Lev Tolstoy in a rare color photo

Strategist vs Executors

There is one interesting point in Tolstoy's reasoning: most of the times, battles are not decided by generals or strategists but by single episodes of bravery or dastardliness in the troops.

Of course there is a part of truth in this, but life is slightly more complicated. A good commander should be able to understand if his soldiers are motivated, which are strengths and weaknesses of his troops.

A managers should know his/her men as well. How to deal with each one of them and understand their concerns. It's not just a matter of assigning the right tasks to the right developer.

Victory and Fortune

I'm sure you have already heard that fortune favors the bold and often luck is considered an essential attribute of good commanders. Many great generals in the past were undoubtedly lucky. But a commander that points everything on his luck is doomed to lose.

This is why, great commanders always have some troops reserved for difficult moments (for example Napoleon had the Old Guard) and they know when engage a battle and when retire their troops.
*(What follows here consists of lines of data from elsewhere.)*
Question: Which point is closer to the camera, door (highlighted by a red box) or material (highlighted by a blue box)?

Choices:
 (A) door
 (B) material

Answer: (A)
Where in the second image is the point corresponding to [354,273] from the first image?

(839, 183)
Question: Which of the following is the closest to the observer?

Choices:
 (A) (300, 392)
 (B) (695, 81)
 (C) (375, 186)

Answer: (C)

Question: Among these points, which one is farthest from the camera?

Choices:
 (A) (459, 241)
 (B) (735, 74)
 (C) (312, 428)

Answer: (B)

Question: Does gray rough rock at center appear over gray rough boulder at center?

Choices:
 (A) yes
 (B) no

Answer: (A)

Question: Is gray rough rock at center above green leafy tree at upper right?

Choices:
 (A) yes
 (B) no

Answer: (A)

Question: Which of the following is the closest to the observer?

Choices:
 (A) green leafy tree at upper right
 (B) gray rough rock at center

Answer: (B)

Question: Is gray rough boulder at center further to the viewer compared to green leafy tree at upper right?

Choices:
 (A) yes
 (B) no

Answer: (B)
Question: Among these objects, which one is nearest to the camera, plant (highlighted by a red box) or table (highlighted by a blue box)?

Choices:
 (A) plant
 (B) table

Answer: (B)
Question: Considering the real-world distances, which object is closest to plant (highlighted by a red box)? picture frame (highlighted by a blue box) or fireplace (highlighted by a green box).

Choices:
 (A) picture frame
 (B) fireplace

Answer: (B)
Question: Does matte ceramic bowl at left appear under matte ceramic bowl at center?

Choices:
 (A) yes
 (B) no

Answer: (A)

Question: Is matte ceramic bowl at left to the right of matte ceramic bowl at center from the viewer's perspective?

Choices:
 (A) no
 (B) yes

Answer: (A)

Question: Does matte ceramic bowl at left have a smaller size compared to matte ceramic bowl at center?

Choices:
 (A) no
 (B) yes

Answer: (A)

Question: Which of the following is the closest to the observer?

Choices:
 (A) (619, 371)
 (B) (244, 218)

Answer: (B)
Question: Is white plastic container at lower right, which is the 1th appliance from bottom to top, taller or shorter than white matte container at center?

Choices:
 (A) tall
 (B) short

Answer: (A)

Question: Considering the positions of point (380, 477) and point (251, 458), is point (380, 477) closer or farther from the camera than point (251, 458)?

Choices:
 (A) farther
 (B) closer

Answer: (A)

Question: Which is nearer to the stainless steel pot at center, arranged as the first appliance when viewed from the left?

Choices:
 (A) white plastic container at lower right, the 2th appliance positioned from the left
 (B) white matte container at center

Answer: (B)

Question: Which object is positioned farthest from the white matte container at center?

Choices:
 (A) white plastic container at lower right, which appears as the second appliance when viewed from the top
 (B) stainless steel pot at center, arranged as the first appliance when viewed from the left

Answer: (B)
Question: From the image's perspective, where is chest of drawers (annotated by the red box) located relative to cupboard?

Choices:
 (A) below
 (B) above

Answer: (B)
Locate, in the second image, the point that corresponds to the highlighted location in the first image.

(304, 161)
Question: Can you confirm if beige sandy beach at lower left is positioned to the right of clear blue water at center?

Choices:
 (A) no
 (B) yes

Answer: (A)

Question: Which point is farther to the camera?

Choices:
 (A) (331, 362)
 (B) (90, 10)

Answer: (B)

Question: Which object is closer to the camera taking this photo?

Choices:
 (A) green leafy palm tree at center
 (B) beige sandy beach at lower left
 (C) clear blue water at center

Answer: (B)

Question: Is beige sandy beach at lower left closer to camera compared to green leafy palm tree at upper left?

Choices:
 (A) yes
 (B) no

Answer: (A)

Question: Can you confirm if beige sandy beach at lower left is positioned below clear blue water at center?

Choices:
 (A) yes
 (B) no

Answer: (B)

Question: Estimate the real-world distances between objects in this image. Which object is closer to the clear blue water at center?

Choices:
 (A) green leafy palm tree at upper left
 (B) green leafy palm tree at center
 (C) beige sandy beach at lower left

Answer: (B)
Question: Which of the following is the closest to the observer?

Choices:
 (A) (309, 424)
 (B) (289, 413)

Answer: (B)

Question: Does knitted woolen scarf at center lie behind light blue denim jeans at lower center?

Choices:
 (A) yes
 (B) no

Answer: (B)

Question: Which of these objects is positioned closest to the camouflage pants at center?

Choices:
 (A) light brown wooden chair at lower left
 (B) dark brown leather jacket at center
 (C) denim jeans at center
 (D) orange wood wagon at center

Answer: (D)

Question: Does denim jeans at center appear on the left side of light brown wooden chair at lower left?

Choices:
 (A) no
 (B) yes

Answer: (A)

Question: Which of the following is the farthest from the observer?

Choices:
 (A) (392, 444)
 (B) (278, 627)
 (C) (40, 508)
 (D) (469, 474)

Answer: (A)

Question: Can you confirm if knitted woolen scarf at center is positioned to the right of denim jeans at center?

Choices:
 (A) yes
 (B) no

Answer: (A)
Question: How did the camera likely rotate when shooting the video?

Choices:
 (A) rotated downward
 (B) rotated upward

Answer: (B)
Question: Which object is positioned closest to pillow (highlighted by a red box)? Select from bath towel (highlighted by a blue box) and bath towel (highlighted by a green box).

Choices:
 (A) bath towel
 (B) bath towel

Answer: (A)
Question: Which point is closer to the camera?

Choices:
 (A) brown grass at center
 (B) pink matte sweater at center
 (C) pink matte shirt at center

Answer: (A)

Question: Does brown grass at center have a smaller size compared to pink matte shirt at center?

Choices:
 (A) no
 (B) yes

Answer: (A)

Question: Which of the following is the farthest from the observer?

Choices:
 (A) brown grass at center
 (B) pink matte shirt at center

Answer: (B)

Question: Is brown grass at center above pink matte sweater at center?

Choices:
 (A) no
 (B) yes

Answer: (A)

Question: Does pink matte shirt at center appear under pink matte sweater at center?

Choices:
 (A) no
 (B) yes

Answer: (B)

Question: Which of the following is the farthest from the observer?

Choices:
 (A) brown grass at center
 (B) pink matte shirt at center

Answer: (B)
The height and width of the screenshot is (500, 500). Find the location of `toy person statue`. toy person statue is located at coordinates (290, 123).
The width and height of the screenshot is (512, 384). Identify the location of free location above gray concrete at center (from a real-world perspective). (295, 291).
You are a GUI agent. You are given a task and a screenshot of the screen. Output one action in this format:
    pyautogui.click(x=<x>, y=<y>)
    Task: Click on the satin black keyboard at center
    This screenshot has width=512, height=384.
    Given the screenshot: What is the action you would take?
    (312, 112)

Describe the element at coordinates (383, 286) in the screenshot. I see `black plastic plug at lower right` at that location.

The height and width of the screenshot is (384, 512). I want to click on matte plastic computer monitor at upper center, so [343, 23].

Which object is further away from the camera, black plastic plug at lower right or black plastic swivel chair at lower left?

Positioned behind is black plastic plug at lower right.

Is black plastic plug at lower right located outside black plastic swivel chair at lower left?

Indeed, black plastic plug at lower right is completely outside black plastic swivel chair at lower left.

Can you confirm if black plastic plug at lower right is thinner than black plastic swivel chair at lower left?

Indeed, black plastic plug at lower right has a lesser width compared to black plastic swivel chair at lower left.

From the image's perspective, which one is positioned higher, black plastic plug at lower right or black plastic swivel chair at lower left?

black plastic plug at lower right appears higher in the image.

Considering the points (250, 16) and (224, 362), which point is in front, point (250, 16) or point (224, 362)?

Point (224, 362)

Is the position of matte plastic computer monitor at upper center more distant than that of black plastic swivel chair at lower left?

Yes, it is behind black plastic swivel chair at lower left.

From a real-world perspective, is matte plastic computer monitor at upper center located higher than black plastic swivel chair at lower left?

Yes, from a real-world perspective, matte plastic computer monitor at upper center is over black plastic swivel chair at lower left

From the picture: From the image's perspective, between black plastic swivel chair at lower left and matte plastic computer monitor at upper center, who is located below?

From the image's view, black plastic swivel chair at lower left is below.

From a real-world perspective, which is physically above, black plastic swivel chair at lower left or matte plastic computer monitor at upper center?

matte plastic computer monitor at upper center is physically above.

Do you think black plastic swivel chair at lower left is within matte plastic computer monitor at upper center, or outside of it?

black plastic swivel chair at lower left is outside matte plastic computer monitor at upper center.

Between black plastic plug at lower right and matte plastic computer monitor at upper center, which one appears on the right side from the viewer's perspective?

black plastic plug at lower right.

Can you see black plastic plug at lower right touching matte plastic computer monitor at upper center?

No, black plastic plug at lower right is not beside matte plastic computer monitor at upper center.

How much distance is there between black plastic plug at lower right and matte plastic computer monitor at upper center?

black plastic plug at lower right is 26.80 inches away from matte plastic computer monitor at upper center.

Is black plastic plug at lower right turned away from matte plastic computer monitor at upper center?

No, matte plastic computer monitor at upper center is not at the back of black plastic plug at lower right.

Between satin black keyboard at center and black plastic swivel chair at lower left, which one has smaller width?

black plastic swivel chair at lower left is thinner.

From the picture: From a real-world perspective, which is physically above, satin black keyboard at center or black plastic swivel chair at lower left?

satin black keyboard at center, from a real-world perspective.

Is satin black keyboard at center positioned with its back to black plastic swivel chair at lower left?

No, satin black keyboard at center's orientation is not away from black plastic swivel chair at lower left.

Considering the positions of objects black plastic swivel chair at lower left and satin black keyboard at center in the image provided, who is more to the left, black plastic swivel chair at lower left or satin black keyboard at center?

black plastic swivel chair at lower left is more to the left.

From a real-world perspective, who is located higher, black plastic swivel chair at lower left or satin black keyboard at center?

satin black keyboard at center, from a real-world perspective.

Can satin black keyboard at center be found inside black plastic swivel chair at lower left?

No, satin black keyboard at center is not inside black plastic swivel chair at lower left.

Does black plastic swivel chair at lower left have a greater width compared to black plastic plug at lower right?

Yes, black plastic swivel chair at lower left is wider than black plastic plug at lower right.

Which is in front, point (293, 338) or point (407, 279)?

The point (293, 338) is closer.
For a manager it works the same. If he/she commits the team at one hundred percent of the time, there will no room for contingencies. If he/she accepts every job proposed by the salesmen, the risk is to provide a poor job or to miss the deadlines. He/she can put its subordinates under pressure for some weeks but not forever.

Sometimes managers have to take some risk and they can be lucky, but fortune doesn't lasts forever.